**What you should do**
Please return, with no alterations, the lines below from the very first through the one that contains "73 years at enrolment.".

**Data for this task**
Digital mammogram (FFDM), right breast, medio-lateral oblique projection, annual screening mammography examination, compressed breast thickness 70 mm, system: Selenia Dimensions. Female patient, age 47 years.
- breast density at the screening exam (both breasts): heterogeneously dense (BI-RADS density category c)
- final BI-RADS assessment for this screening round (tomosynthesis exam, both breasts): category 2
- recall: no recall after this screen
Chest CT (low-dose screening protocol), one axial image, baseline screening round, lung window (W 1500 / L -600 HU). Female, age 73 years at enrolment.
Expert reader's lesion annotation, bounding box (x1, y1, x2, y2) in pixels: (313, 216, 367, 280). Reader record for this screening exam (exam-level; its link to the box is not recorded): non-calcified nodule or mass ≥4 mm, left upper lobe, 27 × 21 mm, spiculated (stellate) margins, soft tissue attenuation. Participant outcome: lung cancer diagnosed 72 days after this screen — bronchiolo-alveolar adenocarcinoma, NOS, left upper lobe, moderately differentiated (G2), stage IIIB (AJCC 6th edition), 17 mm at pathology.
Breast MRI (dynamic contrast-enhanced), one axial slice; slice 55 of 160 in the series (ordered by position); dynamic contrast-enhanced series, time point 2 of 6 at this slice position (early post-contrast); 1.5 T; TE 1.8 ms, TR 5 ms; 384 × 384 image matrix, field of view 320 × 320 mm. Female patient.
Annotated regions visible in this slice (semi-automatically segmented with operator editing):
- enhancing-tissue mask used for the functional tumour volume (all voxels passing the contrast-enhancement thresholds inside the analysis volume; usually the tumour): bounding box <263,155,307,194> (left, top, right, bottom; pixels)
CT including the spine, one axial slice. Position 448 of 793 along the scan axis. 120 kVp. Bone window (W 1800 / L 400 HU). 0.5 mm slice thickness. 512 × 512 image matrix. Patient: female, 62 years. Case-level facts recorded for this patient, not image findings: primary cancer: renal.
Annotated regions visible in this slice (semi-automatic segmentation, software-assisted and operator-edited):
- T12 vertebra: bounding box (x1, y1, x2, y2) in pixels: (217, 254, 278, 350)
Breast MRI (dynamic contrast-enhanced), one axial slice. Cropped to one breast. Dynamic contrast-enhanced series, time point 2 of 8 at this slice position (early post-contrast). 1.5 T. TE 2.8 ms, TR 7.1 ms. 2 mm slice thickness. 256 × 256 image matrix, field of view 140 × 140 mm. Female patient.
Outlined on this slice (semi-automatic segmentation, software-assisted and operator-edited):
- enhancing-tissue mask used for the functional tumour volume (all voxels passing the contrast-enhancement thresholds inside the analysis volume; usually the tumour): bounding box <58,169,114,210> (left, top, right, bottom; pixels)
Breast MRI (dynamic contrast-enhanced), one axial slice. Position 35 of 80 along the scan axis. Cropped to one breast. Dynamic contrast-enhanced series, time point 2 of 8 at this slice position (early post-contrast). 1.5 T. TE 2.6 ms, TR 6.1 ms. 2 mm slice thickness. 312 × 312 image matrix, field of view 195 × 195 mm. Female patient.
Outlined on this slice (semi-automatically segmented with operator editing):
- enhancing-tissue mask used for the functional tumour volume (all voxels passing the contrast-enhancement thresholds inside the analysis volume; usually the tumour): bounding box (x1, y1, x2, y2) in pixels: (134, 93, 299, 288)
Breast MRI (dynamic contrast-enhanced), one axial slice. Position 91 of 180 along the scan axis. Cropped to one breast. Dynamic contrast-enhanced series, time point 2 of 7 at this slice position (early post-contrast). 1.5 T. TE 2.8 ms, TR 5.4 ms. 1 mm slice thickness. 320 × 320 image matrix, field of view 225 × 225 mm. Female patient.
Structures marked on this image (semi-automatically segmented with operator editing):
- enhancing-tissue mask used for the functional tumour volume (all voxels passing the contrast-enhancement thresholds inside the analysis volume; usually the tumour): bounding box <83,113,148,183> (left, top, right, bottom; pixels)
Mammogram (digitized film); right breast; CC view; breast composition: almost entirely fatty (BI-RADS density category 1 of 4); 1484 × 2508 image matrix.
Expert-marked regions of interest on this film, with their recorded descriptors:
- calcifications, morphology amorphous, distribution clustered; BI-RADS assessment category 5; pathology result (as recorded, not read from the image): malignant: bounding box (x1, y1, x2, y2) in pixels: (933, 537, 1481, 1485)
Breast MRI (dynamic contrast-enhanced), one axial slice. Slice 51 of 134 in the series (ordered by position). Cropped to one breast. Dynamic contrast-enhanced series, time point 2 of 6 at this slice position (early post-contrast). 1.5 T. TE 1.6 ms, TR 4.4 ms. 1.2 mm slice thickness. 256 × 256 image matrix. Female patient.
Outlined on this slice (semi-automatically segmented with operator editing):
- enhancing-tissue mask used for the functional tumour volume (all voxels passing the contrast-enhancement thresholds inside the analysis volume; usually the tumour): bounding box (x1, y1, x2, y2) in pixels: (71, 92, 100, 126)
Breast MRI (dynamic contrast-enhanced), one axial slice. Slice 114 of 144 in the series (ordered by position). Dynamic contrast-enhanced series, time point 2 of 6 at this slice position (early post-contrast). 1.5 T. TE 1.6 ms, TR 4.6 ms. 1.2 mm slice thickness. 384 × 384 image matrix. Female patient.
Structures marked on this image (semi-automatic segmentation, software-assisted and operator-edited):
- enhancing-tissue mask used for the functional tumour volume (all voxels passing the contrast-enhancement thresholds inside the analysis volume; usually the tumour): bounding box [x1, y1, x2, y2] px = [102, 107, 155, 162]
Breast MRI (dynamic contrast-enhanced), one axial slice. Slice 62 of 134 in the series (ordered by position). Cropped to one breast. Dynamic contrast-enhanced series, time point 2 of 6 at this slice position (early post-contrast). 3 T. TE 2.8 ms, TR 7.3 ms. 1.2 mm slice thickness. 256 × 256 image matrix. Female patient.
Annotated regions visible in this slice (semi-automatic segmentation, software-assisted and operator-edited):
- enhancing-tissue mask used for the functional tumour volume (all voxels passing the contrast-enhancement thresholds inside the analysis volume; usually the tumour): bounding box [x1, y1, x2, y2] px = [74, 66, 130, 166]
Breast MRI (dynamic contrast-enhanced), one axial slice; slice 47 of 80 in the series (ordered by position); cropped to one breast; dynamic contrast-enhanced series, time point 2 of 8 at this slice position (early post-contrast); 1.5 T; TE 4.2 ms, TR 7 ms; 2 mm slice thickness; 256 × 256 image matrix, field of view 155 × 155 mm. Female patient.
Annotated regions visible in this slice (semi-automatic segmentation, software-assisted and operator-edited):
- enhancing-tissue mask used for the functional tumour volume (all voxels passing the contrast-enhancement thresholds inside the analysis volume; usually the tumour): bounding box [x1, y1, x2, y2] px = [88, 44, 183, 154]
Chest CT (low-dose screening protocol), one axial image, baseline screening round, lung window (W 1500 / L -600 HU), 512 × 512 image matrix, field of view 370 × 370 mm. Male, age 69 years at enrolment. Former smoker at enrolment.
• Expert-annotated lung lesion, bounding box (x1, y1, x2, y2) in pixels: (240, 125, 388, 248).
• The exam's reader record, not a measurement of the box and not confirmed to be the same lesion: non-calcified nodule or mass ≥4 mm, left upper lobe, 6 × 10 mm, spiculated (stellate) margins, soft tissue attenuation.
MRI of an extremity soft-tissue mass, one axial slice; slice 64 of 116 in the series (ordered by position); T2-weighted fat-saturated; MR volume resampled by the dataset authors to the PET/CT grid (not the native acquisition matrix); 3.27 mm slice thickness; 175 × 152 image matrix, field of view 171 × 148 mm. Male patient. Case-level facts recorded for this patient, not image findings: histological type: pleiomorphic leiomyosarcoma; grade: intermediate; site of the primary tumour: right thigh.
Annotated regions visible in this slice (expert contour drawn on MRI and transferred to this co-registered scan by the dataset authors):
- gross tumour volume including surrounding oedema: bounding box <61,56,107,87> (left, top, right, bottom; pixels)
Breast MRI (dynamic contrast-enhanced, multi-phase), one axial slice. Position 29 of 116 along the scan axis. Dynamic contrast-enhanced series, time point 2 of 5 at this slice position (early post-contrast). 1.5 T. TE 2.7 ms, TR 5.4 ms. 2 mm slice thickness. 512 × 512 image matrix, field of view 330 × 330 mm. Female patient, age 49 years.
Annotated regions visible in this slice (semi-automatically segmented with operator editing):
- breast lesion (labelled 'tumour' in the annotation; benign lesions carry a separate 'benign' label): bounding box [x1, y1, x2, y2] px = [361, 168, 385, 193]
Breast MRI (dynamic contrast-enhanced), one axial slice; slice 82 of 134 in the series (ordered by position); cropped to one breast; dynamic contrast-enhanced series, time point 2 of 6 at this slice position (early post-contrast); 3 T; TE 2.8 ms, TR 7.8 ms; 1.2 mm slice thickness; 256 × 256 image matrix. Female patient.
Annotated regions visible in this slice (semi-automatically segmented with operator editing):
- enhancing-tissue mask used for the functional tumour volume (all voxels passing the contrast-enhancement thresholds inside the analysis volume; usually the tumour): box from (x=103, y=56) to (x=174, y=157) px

**Result of this task**
Digital mammogram (FFDM), right breast, medio-lateral oblique projection, annual screening mammography examination, compressed breast thickness 70 mm, system: Selenia Dimensions. Female patient, age 47 years.
- breast density at the screening exam (both breasts): heterogeneously dense (BI-RADS density category c)
- final BI-RADS assessment for this screening round (tomosynthesis exam, both breasts): category 2
- recall: no recall after this screen
Chest CT (low-dose screening protocol), one axial image, baseline screening round, lung window (W 1500 / L -600 HU). Female, age 73 years at enrolment.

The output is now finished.